A 157-year-old lumber company is honoring its pledge to reunite a Washington Native American Tribe with their ancestral land.

This month, the US and New Zealand-based Port Blakely Companies gifted the Squaxin Island Tribe more than 1,000 acres of land around the Little Skookum Inlet in Mason County that the company took over a century ago.

The land includes two miles of coastline property and 125 acres of tidelands near southern Puget Sound. Before the lumber company took the land, the tribe had thrived there for centuries.

“We are honored and grateful to reclaim these lands and for the return of the shoreline,” said Tribal Chair Kris Peters. “The Squaxin people lived and stewarded this very land and waterway for thousands of years before it was taken from us.”

According to the deal, the tribe will also soon purchase around 875 acres of forest land. However, neither the company nor the tribe has disclosed the selling price.

Per a December 14th press release, the gift is part of a “landback” campaign that hopes to return thousands of acres of property back to not only Washington Native American tribes, but to all tribes native to the United States.

Port Blakely Took the Land From the Washington Native American Tribe in 1854

Due to a treaty, Port Blakely Companies has owned the land since 1854.

For thousands of years prior, the Squaxin people had been living off the hearty Pacific Northwest shellfish beds.
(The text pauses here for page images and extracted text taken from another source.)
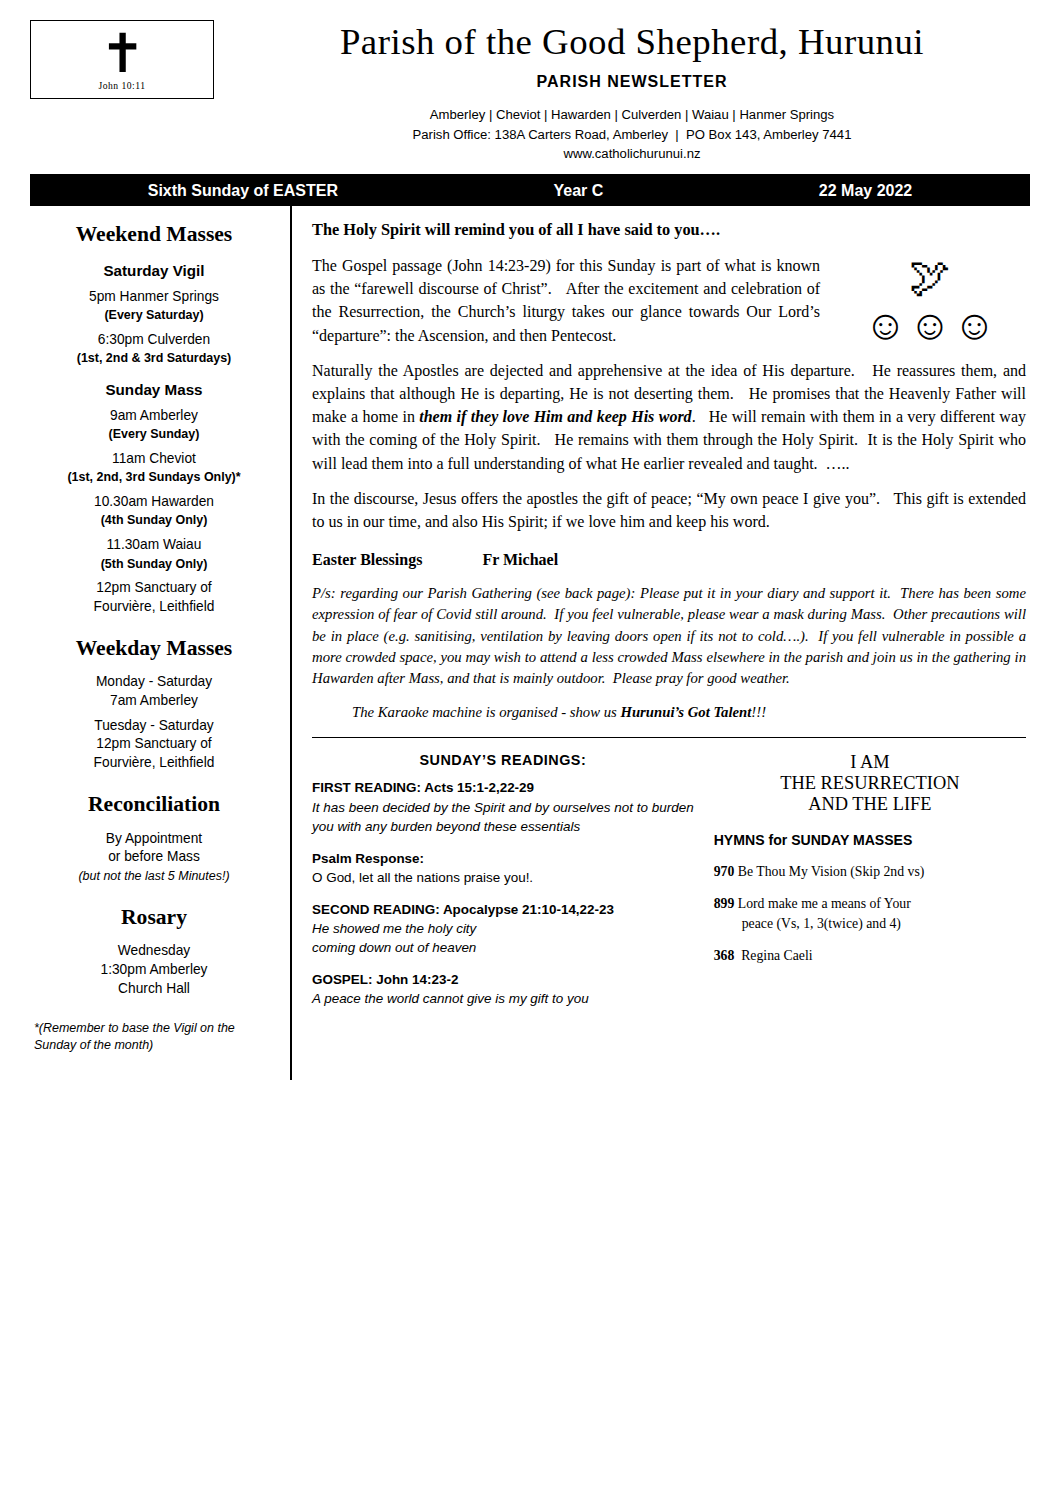✝ John 10:11
Parish of the Good Shepherd, Hurunui
PARISH NEWSLETTER
Amberley Cheviot Hawarden Culverden Waiau Hanmer Springs
Parish Office: 138A Carters Road, Amberley | PO Box 143, Amberley 7441
www.catholichurunui.nz
Sixth Sunday of EASTER Year C 22 May 2022
Weekend Masses
Saturday Vigil
5pm Hanmer Springs
(Every Saturday)
6:30pm Culverden
(1st, 2nd & 3rd Saturdays)
Sunday Mass
9am Amberley
(Every Sunday)
11am Cheviot
(1st, 2nd, 3rd Sundays Only)*
10.30am Hawarden
(4th Sunday Only)
11.30am Waiau
(5th Sunday Only)
12pm Sanctuary of
Fourvière, Leithfield
Weekday Masses
Monday - Saturday
7am Amberley
Tuesday - Saturday
12pm Sanctuary of
Fourvière, Leithfield
Reconciliation
By Appointment
or before Mass
(but not the last 5 Minutes!)
Rosary
Wednesday
1:30pm Amberley
Church Hall
*(Remember to base the Vigil on the Sunday of the month)
The Holy Spirit will remind you of all I have said to you….
🕊
☺☺☺
The Gospel passage (John 14:23-29) for this Sunday is part of what is known as the “farewell discourse of Christ”. After the excitement and celebration of the Resurrection, the Church’s liturgy takes our glance towards Our Lord’s “departure”: the Ascension, and then Pentecost.
Naturally the Apostles are dejected and apprehensive at the idea of His departure. He reassures them, and explains that although He is departing, He is not deserting them. He promises that the Heavenly Father will make a home in them if they love Him and keep His word. He will remain with them in a very different way with the coming of the Holy Spirit. He remains with them through the Holy Spirit. It is the Holy Spirit who will lead them into a full understanding of what He earlier revealed and taught. …..
In the discourse, Jesus offers the apostles the gift of peace; “My own peace I give you”. This gift is extended to us in our time, and also His Spirit; if we love him and keep his word.
Easter Blessings Fr Michael
P/s: regarding our Parish Gathering (see back page): Please put it in your diary and support it. There has been some expression of fear of Covid still around. If you feel vulnerable, please wear a mask during Mass. Other precautions will be in place (e.g. sanitising, ventilation by leaving doors open if its not to cold….). If you fell vulnerable in possible a more crowded space, you may wish to attend a less crowded Mass elsewhere in the parish and join us in the gathering in Hawarden after Mass, and that is mainly outdoor. Please pray for good weather.
The Karaoke machine is organised - show us Hurunui’s Got Talent!!!
SUNDAY’S READINGS:
FIRST READING: Acts 15:1-2,22-29
It has been decided by the Spirit and by ourselves not to burden you with any burden beyond these essentials
Psalm Response:
O God, let all the nations praise you!.
SECOND READING: Apocalypse 21:10-14,22-23
He showed me the holy city
coming down out of heaven
GOSPEL: John 14:23-2
A peace the world cannot give is my gift to you
I AM
THE RESURRECTION
AND THE LIFE
HYMNS for SUNDAY MASSES
970 Be Thou My Vision (Skip 2nd vs)
899 Lord make me a means of Your peace (Vs, 1, 3(twice) and 4)
368 Regina Caeli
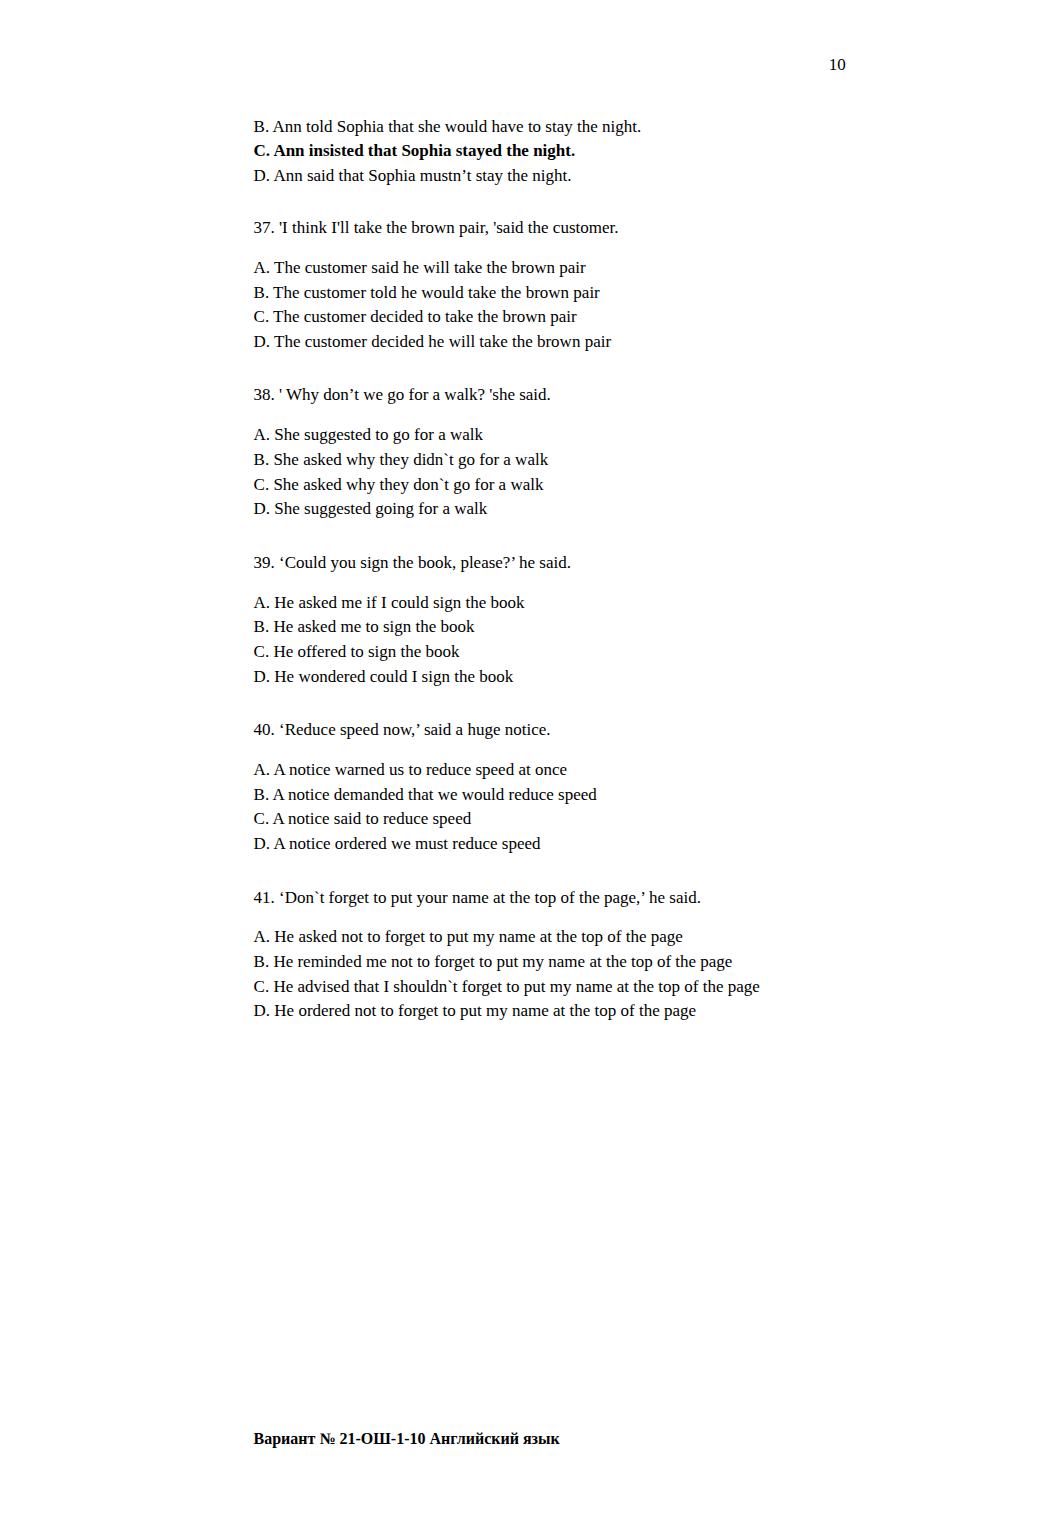10
B. Ann told Sophia that she would have to stay the night.
C. Ann insisted that Sophia stayed the night.
D. Ann said that Sophia mustn’t stay the night.
37. 'I think I'll take the brown pair, 'said the customer.
A. The customer said he will take the brown pair
B. The customer told he would take the brown pair
C. The customer decided to take the brown pair
D. The customer decided he will take the brown pair
38. ' Why don’t we go for a walk? 'she said.
A. She suggested to go for a walk
B. She asked why they didn`t go for a walk
C. She asked why they don`t go for a walk
D. She suggested going for a walk
39. ‘Could you sign the book, please?’ he said.
A. He asked me if I could sign the book
B. He asked me to sign the book
C. He offered to sign the book
D. He wondered could I sign the book
40. ‘Reduce speed now,’ said a huge notice.
A. A notice warned us to reduce speed at once
B. A notice demanded that we would reduce speed
C. A notice said to reduce speed
D. A notice ordered we must reduce speed
41. ‘Don`t forget to put your name at the top of the page,’ he said.
A. He asked not to forget to put my name at the top of the page
B. He reminded me not to forget to put my name at the top of the page
C. He advised that I shouldn`t forget to put my name at the top of the page
D. He ordered not to forget to put my name at the top of the page
Вариант № 21-ОШ-1-10 Английский язык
And the tribe has a strong spiritual and cultural connection to the Puget Sound.

And this month’s gifting will once again give the Squaxin’s direct access to the Puget Sound and the shellfish beds.

As president of Port Blakely Mike Warjone told the Seattle Times, the company decided to return the land because a spoken “land acknowledgment” would not have been enough. Because in that case, Port Blakely would only recognize tribal presence and stewardship. And the people would have no legal rights to the property.

“Just an acknowledgment about the place would ring hollow if the only owner of record was still around. And the people it was stolen from were alive and well, and right up the street,” Warjone said. “The obvious thing to do was simply give it back.”

Tribe chairman Kirs Peters also spoke with the Seattle Times. And he shared that his people will leave the land in its natural state.

“I can’t wait to drum, and sing, and dance out on those beaches, just like our people did hundreds, and thousands of years ago,” he said. “To me, it is a very spiritual thing; it fills my heart.”